> [Request]:
The listing is to be printed word for word, pictures omitted.

> [Data excerpts]:
════════

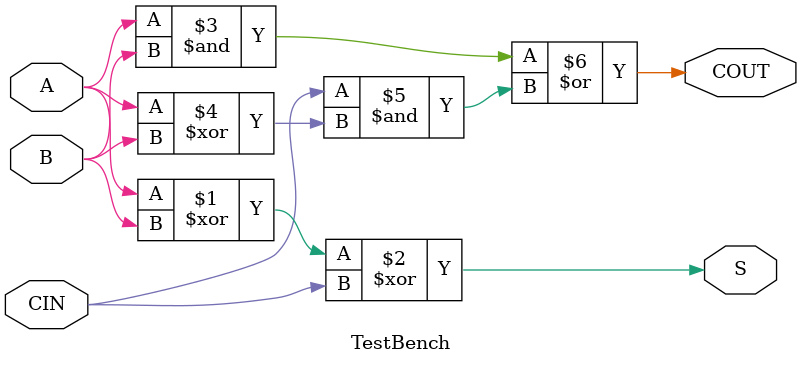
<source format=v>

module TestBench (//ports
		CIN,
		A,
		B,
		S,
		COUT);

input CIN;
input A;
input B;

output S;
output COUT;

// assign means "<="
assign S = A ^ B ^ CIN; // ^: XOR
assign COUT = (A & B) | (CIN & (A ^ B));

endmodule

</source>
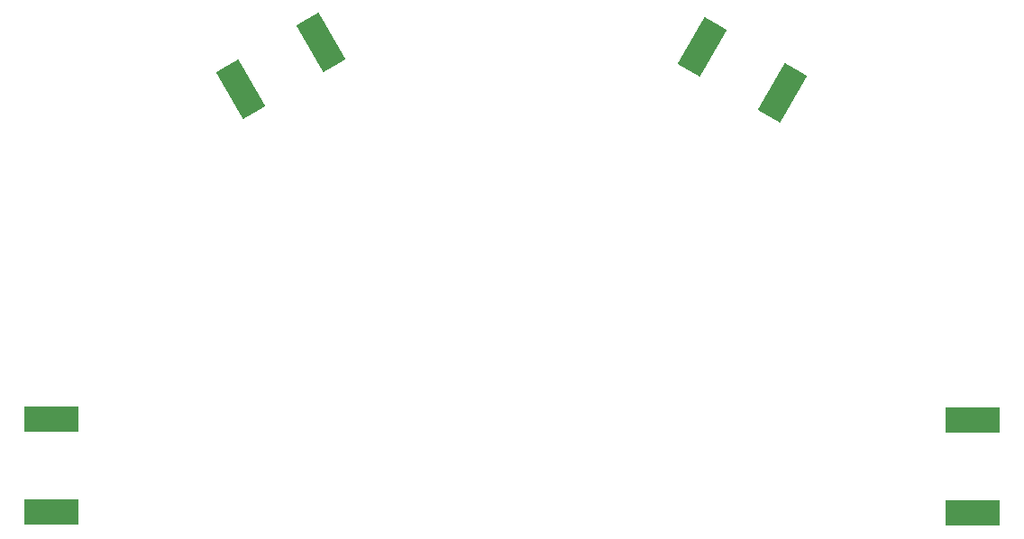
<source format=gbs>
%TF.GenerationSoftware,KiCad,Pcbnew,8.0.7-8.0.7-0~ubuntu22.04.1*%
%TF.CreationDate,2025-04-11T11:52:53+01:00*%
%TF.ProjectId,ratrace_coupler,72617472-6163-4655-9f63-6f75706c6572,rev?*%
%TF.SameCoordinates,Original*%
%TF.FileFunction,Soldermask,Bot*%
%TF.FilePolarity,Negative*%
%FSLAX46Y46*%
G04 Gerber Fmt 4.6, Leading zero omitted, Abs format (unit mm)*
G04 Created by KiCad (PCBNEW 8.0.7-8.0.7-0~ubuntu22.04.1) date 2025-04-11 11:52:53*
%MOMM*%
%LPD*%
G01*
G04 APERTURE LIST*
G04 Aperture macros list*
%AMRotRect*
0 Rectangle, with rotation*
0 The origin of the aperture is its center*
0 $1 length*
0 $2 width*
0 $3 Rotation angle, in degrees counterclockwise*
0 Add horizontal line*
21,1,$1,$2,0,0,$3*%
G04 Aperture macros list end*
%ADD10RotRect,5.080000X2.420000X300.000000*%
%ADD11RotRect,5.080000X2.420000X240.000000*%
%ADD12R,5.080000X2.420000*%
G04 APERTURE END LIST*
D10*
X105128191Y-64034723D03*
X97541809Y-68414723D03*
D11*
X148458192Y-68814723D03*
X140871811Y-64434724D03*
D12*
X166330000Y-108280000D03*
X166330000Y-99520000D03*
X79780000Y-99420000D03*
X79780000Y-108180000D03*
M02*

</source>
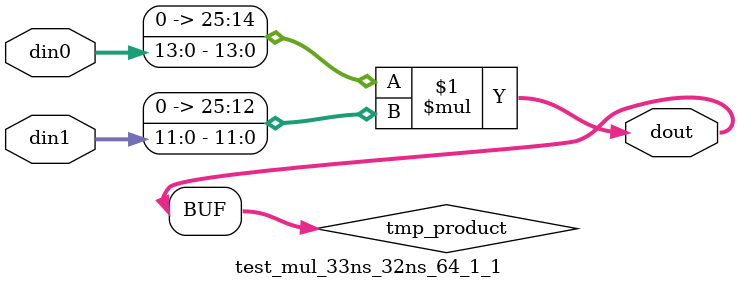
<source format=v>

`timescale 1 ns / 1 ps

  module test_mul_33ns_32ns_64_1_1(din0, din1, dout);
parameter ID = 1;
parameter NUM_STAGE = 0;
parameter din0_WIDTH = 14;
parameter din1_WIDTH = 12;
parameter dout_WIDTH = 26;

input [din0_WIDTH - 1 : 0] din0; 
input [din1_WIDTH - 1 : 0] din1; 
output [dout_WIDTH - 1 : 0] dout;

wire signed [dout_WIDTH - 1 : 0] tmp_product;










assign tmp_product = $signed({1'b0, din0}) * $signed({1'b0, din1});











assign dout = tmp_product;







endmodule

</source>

════════

> [Answer box]:
<source format=v>

module TestBench (//ports
		CIN,
		A,
		B,
		S,
		COUT);

input CIN;
input A;
input B;

output S;
output COUT;

// assign means "<="
assign S = A ^ B ^ CIN; // ^: XOR
assign COUT = (A & B) | (CIN & (A ^ B));

endmodule

</source>
<source format=gbs>
%TF.GenerationSoftware,KiCad,Pcbnew,8.0.7-8.0.7-0~ubuntu22.04.1*%
%TF.CreationDate,2025-04-11T11:52:53+01:00*%
%TF.ProjectId,ratrace_coupler,72617472-6163-4655-9f63-6f75706c6572,rev?*%
%TF.SameCoordinates,Original*%
%TF.FileFunction,Soldermask,Bot*%
%TF.FilePolarity,Negative*%
%FSLAX46Y46*%
G04 Gerber Fmt 4.6, Leading zero omitted, Abs format (unit mm)*
G04 Created by KiCad (PCBNEW 8.0.7-8.0.7-0~ubuntu22.04.1) date 2025-04-11 11:52:53*
%MOMM*%
%LPD*%
G01*
G04 APERTURE LIST*
G04 Aperture macros list*
%AMRotRect*
0 Rectangle, with rotation*
0 The origin of the aperture is its center*
0 $1 length*
0 $2 width*
0 $3 Rotation angle, in degrees counterclockwise*
0 Add horizontal line*
21,1,$1,$2,0,0,$3*%
G04 Aperture macros list end*
%ADD10RotRect,5.080000X2.420000X300.000000*%
%ADD11RotRect,5.080000X2.420000X240.000000*%
%ADD12R,5.080000X2.420000*%
G04 APERTURE END LIST*
D10*
X105128191Y-64034723D03*
X97541809Y-68414723D03*
D11*
X148458192Y-68814723D03*
X140871811Y-64434724D03*
D12*
X166330000Y-108280000D03*
X166330000Y-99520000D03*
X79780000Y-99420000D03*
X79780000Y-108180000D03*
M02*

</source>
<source format=v>

`timescale 1 ns / 1 ps

  module test_mul_33ns_32ns_64_1_1(din0, din1, dout);
parameter ID = 1;
parameter NUM_STAGE = 0;
parameter din0_WIDTH = 14;
parameter din1_WIDTH = 12;
parameter dout_WIDTH = 26;

input [din0_WIDTH - 1 : 0] din0; 
input [din1_WIDTH - 1 : 0] din1; 
output [dout_WIDTH - 1 : 0] dout;

wire signed [dout_WIDTH - 1 : 0] tmp_product;










assign tmp_product = $signed({1'b0, din0}) * $signed({1'b0, din1});











assign dout = tmp_product;







endmodule

</source>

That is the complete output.